The total impression produced by DÜrer's life and work must help each to decide for himself which sense he considers most likely. The truth, as in most questions of history, remains for ever in the balance, and cannot be ascertained.

XIII

I have called docility the necessary midwife of Genius, for so it is; and religion is a discipline that constrains us to learn. The religion of Jesus constrains us to learn the most difficult things, binds us to the most arduous tasks that the mind of man sets itself, as a lover is bound by his affection to accomplish difficult feats for his mistress' sake. Such tasks as Michael Angelo and DÜrer set themselves require that the lover's eagerness and zest shall not be exhausted; and to keep them fresh and abundant, in spite of cross circumstances, a discipline of the mind and will is required. This is what they found in the worship of Jesus. The influence of this religious hopefulness and self-discipline on the creative power prevents its being exhausted, perverted, or embittered; and in order that it may effect this perfectly, that influence must be abundant not only within the artist, as it was in Michael Angelo and DÜrer, but in the world about them.

This, then, is the value of religious influence to creative art: and though we to-day necessarily regard the personages, localities, and events of the creed as coming under the category of "things that are not," we may still as fervently hope and expect that the things of that category may "bring to nought the things that are," including the superstitious reverence for the creed and its unprovable statements; for has not the victory in human things often been with the things that were not, but which were thus ardently desired and expected? To inquire which of those things are best calculated to advance and nourish creative power, and in what manner, should engage the artist's attention far more than it has of late years. For what he loves, what he hopes, and what he expects would seem, if we study past examples, to exercise as important an influence on a man's creative power as his knowledge of, and respect for, the materials and instruments which he controls do upon his executive capacity.

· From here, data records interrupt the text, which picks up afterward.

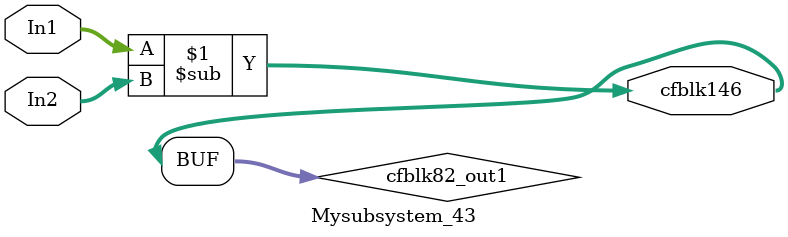
<source format=v>



`timescale 1 ns / 1 ns

module Mysubsystem_43
          (In1,
           In2,
           cfblk146);


  input   [7:0] In1;  // uint8
  input   [7:0] In2;  // uint8
  output  [7:0] cfblk146;  // uint8


  wire [7:0] cfblk82_out1;  // uint8


  assign cfblk82_out1 = In1 - In2;



  assign cfblk146 = cfblk82_out1;

endmodule  // Mysubsystem_43


</source>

The universe in which man finds himself may be evil, but not everything it contains is so: then it must for ever remain our only wisdom to labour to transform those parts which we judge to be evil into likeness or conformity to those we judge to be good: and surely he who neglects the forces of hope and adoration in that effort, neglects the better half of his practical strength? The central proposition of Christianity, that this end can only be attained by contemplation and imitation of an example, is, we shall in another place (pp. [305-312]) find, maintained as true in regard to art by DÜrer, and by Reynolds, our greatest writer on aesthetics. These great artists, so dissimilar in the outward aspects of their creations, agree in considering that the only way of advancement open to the aspirant is the attempt to form himself on the example of others, by imitating them not slavishly or mechanically, but in the same spirit in which they imitated their forerunners: even as the Christian is bound to seek union with Christ in the same spirit or way in which Jesus had achieved union with his Father--that is, by laying down life to take it again, in meekness and lowliness of heart. Docility is the sovran help to perfection for DÜrer and Reynolds, and more or less explicitly for all other great artists who have treated of these questions.

FOOTNOTES:[11]

Of course all that may have been meant by the phrase "the Evangelist of Art" is that DÜrer illustrated the narrative of the Passion; but by this he is not distinguished from many others, and the phrase is suggestive of far more.

[12]

Froude's "Life of Erasmus," Lecture vi.

[13]

Wordsworth's Translation,

[14]

"Literary Remains of Albrecht DÜrer," p. 176.